DATA SHOWN »
╭──

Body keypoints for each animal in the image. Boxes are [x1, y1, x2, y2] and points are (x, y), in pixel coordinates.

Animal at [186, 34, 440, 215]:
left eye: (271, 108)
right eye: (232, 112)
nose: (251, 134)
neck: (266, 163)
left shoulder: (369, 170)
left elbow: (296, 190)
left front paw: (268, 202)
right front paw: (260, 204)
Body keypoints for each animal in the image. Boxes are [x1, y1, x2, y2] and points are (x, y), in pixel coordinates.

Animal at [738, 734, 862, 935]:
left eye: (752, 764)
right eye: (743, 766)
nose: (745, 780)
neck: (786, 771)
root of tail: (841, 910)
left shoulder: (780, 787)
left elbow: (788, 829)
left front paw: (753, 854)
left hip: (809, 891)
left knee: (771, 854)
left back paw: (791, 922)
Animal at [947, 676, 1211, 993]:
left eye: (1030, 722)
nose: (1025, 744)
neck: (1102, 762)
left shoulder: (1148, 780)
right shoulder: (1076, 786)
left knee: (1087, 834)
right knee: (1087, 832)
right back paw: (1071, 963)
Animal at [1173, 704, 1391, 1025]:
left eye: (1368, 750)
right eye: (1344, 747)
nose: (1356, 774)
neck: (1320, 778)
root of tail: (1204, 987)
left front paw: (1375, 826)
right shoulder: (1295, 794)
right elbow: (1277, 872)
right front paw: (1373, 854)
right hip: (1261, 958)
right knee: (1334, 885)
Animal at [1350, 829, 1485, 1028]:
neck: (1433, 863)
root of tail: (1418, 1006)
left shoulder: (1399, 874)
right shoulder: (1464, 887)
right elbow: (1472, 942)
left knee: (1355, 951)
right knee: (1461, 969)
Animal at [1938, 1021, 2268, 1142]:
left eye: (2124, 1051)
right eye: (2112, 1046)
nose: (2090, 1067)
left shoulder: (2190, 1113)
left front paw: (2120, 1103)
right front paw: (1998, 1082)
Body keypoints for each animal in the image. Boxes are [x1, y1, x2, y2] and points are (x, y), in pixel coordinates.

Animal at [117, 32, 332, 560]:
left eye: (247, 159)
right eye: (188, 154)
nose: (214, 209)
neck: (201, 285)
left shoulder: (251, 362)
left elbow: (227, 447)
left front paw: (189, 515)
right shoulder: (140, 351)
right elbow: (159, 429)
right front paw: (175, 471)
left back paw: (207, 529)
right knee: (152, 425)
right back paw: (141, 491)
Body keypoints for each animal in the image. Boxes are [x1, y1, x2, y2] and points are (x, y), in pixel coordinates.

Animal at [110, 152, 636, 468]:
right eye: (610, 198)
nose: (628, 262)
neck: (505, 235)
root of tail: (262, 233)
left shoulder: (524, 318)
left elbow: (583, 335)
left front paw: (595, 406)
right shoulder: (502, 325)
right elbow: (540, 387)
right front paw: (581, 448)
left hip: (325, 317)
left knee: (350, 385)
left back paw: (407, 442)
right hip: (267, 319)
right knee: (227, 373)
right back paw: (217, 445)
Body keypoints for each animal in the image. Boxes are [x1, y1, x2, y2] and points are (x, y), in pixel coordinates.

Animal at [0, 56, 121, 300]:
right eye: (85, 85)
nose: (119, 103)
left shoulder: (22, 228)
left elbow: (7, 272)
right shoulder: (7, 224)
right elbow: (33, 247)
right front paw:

╰──

YOUR OBJECTIVE » Word for word, quote the lines from the line containing "right eye: (2112, 1046)" through the end of the material, both included, and nothing else.

YOUR SOLUTION »
right eye: (2112, 1046)
nose: (2090, 1067)
left shoulder: (2190, 1113)
left front paw: (2120, 1103)
right front paw: (1998, 1082)
Body keypoints for each animal in the image. Boxes are [x1, y1, x2, y2] and points are (x, y), in pixel coordinates.

Animal at [117, 32, 332, 560]:
left eye: (247, 159)
right eye: (188, 154)
nose: (214, 209)
neck: (201, 285)
left shoulder: (251, 362)
left elbow: (227, 447)
left front paw: (189, 515)
right shoulder: (140, 351)
right elbow: (159, 429)
right front paw: (175, 471)
left back paw: (207, 529)
right knee: (152, 425)
right back paw: (141, 491)
Body keypoints for each animal in the image. Boxes are [x1, y1, x2, y2] and points are (x, y), in pixel coordinates.

Animal at [110, 152, 636, 468]:
right eye: (610, 198)
nose: (628, 262)
neck: (505, 235)
root of tail: (262, 233)
left shoulder: (524, 318)
left elbow: (583, 335)
left front paw: (595, 406)
right shoulder: (502, 325)
right elbow: (540, 387)
right front paw: (581, 448)
left hip: (325, 317)
left knee: (350, 385)
left back paw: (407, 442)
right hip: (267, 319)
right knee: (227, 373)
right back paw: (217, 445)
Body keypoints for each animal in the image. Boxes are [x1, y1, x2, y2] and points are (x, y), in pixel coordinates.

Animal at [0, 56, 121, 300]:
right eye: (85, 85)
nose: (119, 103)
left shoulder: (22, 228)
left elbow: (7, 272)
right shoulder: (7, 224)
right elbow: (33, 247)
right front paw:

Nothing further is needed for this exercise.